= Aim =
Edit the data below so that every "Transcribe" becomes "Write out", and reproduce all the data with nothing else altered.

## Start

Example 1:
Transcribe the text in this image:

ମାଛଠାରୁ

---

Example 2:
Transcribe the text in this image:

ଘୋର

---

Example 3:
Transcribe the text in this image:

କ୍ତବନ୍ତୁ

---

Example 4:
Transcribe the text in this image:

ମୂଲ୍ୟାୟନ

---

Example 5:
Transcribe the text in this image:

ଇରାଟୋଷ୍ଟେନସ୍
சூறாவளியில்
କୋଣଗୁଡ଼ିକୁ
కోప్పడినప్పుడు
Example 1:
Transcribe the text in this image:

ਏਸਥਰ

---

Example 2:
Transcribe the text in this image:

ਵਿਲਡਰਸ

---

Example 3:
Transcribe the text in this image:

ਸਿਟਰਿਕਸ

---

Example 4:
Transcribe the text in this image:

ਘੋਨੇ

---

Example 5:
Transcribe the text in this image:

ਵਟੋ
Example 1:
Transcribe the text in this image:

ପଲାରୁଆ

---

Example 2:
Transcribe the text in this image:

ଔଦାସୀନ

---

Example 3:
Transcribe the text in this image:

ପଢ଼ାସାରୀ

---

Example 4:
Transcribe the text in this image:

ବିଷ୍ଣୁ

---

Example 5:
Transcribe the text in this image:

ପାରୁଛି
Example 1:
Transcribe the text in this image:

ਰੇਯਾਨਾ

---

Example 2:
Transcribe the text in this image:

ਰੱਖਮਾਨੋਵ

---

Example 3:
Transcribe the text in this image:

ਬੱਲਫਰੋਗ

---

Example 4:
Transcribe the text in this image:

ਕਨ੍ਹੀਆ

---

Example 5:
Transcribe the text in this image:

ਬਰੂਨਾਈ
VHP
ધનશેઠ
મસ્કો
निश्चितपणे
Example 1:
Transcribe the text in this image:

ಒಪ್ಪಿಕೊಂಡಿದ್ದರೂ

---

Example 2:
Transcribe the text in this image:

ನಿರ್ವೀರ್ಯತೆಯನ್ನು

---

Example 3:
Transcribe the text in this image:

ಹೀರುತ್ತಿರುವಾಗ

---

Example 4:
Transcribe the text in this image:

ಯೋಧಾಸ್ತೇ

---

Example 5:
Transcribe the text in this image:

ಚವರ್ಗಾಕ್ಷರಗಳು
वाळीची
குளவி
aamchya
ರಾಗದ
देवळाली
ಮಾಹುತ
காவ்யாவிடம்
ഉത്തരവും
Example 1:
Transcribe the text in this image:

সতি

## End

= Finished task =
Example 1:
Write out the text in this image:

ମାଛଠାରୁ

---

Example 2:
Write out the text in this image:

ଘୋର

---

Example 3:
Write out the text in this image:

କ୍ତବନ୍ତୁ

---

Example 4:
Write out the text in this image:

ମୂଲ୍ୟାୟନ

---

Example 5:
Write out the text in this image:

ଇରାଟୋଷ୍ଟେନସ୍
சூறாவளியில்
କୋଣଗୁଡ଼ିକୁ
కోప్పడినప్పుడు
Example 1:
Write out the text in this image:

ਏਸਥਰ

---

Example 2:
Write out the text in this image:

ਵਿਲਡਰਸ

---

Example 3:
Write out the text in this image:

ਸਿਟਰਿਕਸ

---

Example 4:
Write out the text in this image:

ਘੋਨੇ

---

Example 5:
Write out the text in this image:

ਵਟੋ
Example 1:
Write out the text in this image:

ପଲାରୁଆ

---

Example 2:
Write out the text in this image:

ଔଦାସୀନ

---

Example 3:
Write out the text in this image:

ପଢ଼ାସାରୀ

---

Example 4:
Write out the text in this image:

ବିଷ୍ଣୁ

---

Example 5:
Write out the text in this image:

ପାରୁଛି
Example 1:
Write out the text in this image:

ਰੇਯਾਨਾ

---

Example 2:
Write out the text in this image:

ਰੱਖਮਾਨੋਵ

---

Example 3:
Write out the text in this image:

ਬੱਲਫਰੋਗ

---

Example 4:
Write out the text in this image:

ਕਨ੍ਹੀਆ

---

Example 5:
Write out the text in this image:

ਬਰੂਨਾਈ
VHP
ધનશેઠ
મસ્કો
निश्चितपणे
Example 1:
Write out the text in this image:

ಒಪ್ಪಿಕೊಂಡಿದ್ದರೂ

---

Example 2:
Write out the text in this image:

ನಿರ್ವೀರ್ಯತೆಯನ್ನು

---

Example 3:
Write out the text in this image:

ಹೀರುತ್ತಿರುವಾಗ

---

Example 4:
Write out the text in this image:

ಯೋಧಾಸ್ತೇ

---

Example 5:
Write out the text in this image:

ಚವರ್ಗಾಕ್ಷರಗಳು
वाळीची
குளவி
aamchya
ರಾಗದ
देवळाली
ಮಾಹುತ
காவ்யாவிடம்
ഉത്തരവും
Example 1:
Write out the text in this image:

সতি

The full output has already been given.